The third change came when the Ranch collapsed. I was shocked and heartbroken because for seven years I had put my whole energy into building a beautiful, heartful commune in Switzerland. I could see where I hadn’t taken responsibility and hadn’t been true to myself.

My dreams were shattered, and I decided to not work with people ever again. I came to Humaniversity because I trusted the friendship I had with Veeresh. It was a liberating experience to go through the Tourist Program and the Student Program, leaving the past behind. I found the will to live, confidence, self-esteem, and trust. After five months Veeresh encouraged me to start working with people again. My creativity was flowing, and he gave me one project after another. I said, “I cannot possibly do all this!” and he replied, “Of course, you can. You can work on a minimum of seven different levels.” And he was right. What made me reclaim my life was the friendship and love I created and still experience at Humaniversity.

The fourth change happened when I fell in love with Dharmaraj at the age of 42 and we got married. Before that most of my relationships had been emotionally stormy: very passionate but unsettling. With Dharmaraj I found a new solid, silent quality, love that goes beyond. I found a fulfilling partnership that nourishes me and enriches my life. We are a team, and with his support I can expand.

Who changed? Is there a part of you that never changes?

When I flick through a photo album I can feel myself in all the photos, just in different modes. Looking at myself as a baby I can feel the openness, surprise, and innocence. As a teenager I’m troubled and trying to find my place. Later I feel the excitement and eagerness to search. I also sense an energy in the photos that stays unchanged and that’s me. I’ve experienced that I am much bigger than what manifests in this body. We just get trapped in a limited vision about ourselves and our possibilities.

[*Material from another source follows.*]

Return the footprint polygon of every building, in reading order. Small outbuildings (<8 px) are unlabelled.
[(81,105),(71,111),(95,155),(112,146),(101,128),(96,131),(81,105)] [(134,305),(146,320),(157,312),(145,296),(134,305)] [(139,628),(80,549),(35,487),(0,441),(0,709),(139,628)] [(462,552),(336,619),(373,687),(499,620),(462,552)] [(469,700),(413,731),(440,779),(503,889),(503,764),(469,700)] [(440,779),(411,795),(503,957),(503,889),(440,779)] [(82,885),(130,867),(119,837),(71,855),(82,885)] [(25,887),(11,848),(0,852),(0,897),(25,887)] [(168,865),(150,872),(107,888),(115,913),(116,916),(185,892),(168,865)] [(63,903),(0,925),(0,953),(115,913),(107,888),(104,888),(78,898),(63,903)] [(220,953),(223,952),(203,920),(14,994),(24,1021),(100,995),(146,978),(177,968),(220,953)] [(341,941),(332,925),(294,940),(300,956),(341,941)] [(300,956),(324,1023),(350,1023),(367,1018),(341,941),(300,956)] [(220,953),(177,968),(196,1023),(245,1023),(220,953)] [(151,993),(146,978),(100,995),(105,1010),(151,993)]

I had a vivid impression of this life energy during the death celebration of Veeresh. The whole room was filled with his love. He was in people’s hearts, in the music and lyrics that he created, and I was amazed that he had contained this vast energy in such a small body.

Where are you at now – are you still in a process of change?

I will turn 64 this year, and I’m happy with who I am and how I live, love, and work. Challenges always come in one form or another. The latest was severe leg and hip pain. When my physiotherapist suggested swimming in the ocean, that blew my mind. In the 30 years I’ve lived at the Humaniversity I never thought I would swim in the North Sea. Now I’m dipping in the sea twice a day, regardless of the cold, wind, or rain. I’ve done this for a year now, and in addition to soothing the pain, the swimming refreshes and energizes me. This is an example of an outer change – a choice I made, a change of behavior that enriches my life and brings me close to the vastness of nature and its elements.